The above results indicated that long-term growth of fungal cultures may favour production and detection of secondary metabolites, possibly produced in response to culture-induced stresses that are not generally observed in short-grown cultures. In light of the current interest in finding alternative ways to stimulate poorly expressed biosynthetic pathways in fungi, the idea of using extended cultivation times as a means to stimulating expression of cryptic metabolites merits further investigation. Although endolides were produced, despite the low yield, as expected in fungal metabolism, the onset of the polyketide production in S. bicolor 293K04 did not follow the canonical pattern of secondary metabolism where maximum yields coincide with the onset of the stationary phase of a batch culture. When we integrate all of the above results into a single temporal sequence of growth and onset of different metabolites, we envisage a two-phase pattern for secondary metabolism in S. bicolor 293K04 with a first week dominated by the endolide gene clusters expression, and the second period dominated by polyketide production with a decay in peptide titers as indicated by the low quantities of endolides isolated from the 60-d 10-L scaled up solid cultivation.

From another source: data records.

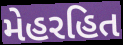
મેહરહિતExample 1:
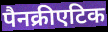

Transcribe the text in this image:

पैनक्रीएटिक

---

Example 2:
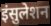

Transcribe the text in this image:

इंसुलेशन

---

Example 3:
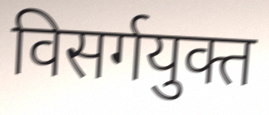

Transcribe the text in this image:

विसर्गयुक्त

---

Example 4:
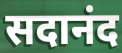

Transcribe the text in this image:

सदानंद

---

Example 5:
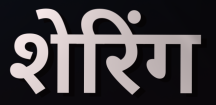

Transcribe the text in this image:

शेरिंग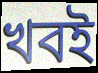
খবই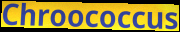
Chroococcus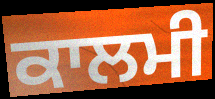
ਕਾਲਮੀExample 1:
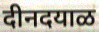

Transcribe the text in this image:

दीनदयाळ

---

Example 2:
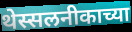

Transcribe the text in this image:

थेस्सलनीकाच्या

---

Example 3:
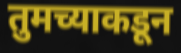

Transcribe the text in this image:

तुमच्याकडून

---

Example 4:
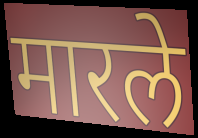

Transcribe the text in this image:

मारले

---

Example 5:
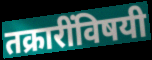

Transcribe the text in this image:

तक्रारींविषयीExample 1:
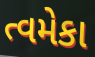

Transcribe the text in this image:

ત્વમેકા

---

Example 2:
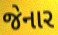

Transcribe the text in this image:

જેનાર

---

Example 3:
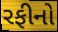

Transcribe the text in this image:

રફીનો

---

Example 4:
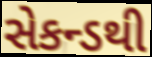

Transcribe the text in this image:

સેકન્ડથી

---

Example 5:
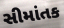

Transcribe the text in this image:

સીમાંતક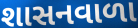
શાસનવાળા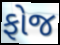
ફોજ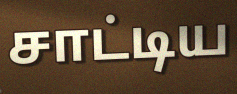
சாட்டிய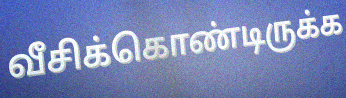
வீசிக்கொண்டிருக்க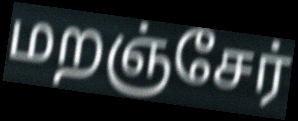
மறஞ்சேர்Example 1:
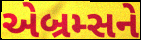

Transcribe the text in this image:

એબ્રમ્સને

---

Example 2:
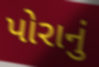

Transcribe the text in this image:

પોરાનું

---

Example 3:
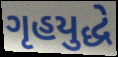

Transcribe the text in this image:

ગૃહયુદ્ધે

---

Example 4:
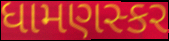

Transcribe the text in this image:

ધામણસ્કર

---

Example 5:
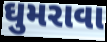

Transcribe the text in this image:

ઘુમરાવા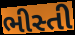
ભીસ્તી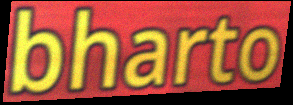
bharto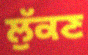
ਲੁੱਕਣ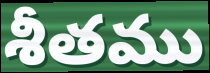
శీతము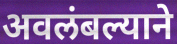
अवलंबल्याने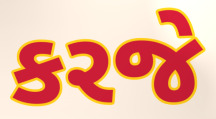
કરજે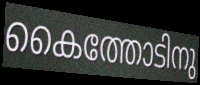
കൈത്തോടിനു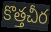
కొత్తచీర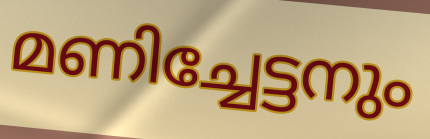
മണിച്ചേട്ടനുംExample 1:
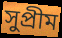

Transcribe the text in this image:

সুপ্ৰীম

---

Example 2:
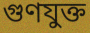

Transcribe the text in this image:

গুণযুক্ত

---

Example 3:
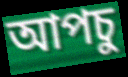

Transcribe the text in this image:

আপচু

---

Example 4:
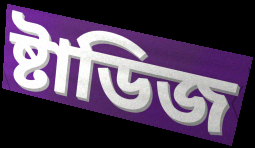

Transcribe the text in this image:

ষ্টাডিজ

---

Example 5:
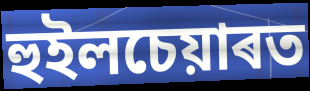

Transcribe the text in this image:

হুইলচেয়াৰত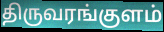
திருவரங்குளம்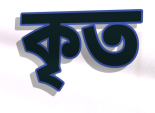
কৃতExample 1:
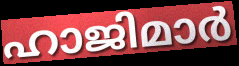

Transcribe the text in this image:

ഹാജിമാർ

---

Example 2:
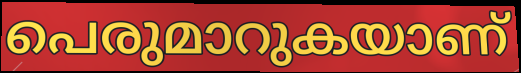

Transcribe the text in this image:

പെരുമാറുകയാണ്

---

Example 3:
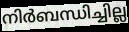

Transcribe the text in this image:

നിർബന്ധിച്ചില്ല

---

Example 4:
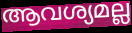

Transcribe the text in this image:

ആവശ്യമല്ല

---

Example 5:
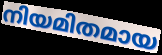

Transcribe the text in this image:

നിയമിതമായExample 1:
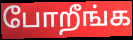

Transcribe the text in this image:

போறீங்க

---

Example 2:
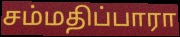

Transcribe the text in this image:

சம்மதிப்பாரா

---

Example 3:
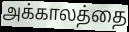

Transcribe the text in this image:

அக்காலத்தை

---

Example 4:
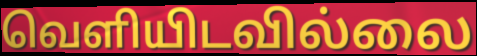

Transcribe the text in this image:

வெளியிடவில்லை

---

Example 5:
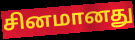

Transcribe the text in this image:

சினமானது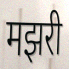
मझरीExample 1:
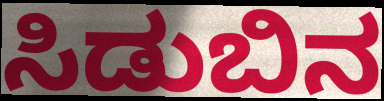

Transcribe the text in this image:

ಸಿಡುಬಿನ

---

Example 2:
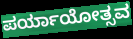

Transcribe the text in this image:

ಪರ್ಯಾಯೋತ್ಸವ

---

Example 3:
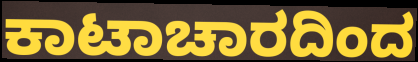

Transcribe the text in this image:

ಕಾಟಾಚಾರದಿಂದ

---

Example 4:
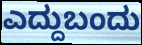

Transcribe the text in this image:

ಎದ್ದುಬಂದು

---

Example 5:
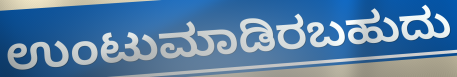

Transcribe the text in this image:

ಉಂಟುಮಾಡಿರಬಹುದು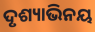
ଦୃଶ୍ୟାଭିନୟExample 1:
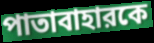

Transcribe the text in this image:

পাতাবাহারকে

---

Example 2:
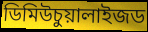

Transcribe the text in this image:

ডিমিউচুয়ালাইজড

Our knowledge about the longevity of fungal growth have been skewed by laboratory experiments where strains are grown in high nutrient conditions in confined axenic environments, and where the need to be expeditious and efficient in providing microbial compounds for study of their bioactive properties pressures investigators to conveniently standardize shorter laboratory growth cycles. The above results and analysis raise some interesting questions about the potential to explore the autolytic phase of a culture for newly formed secondary metabolites. Extending the study of the cultivation of S. bicolor 293K04 beyond a 60-d time course development could further elucidate the polyketides production patterns and optimal peak production. Such exploration should be accompanied by a full study of parameters related to the viability of the fungal culture in such conditions. It is noteworthy that several other polyketides that were isolated from the 60-d 10-L solid culture extracts remain to be characterized due to insufficient yields for 2D-NMR spectroscopic characterization. These compounds appear to be new due to the presence of the characteristic methyl group in the starter unit found in these polyketides, a feature previously unseen in reported phthalimidine/phthalide core structures.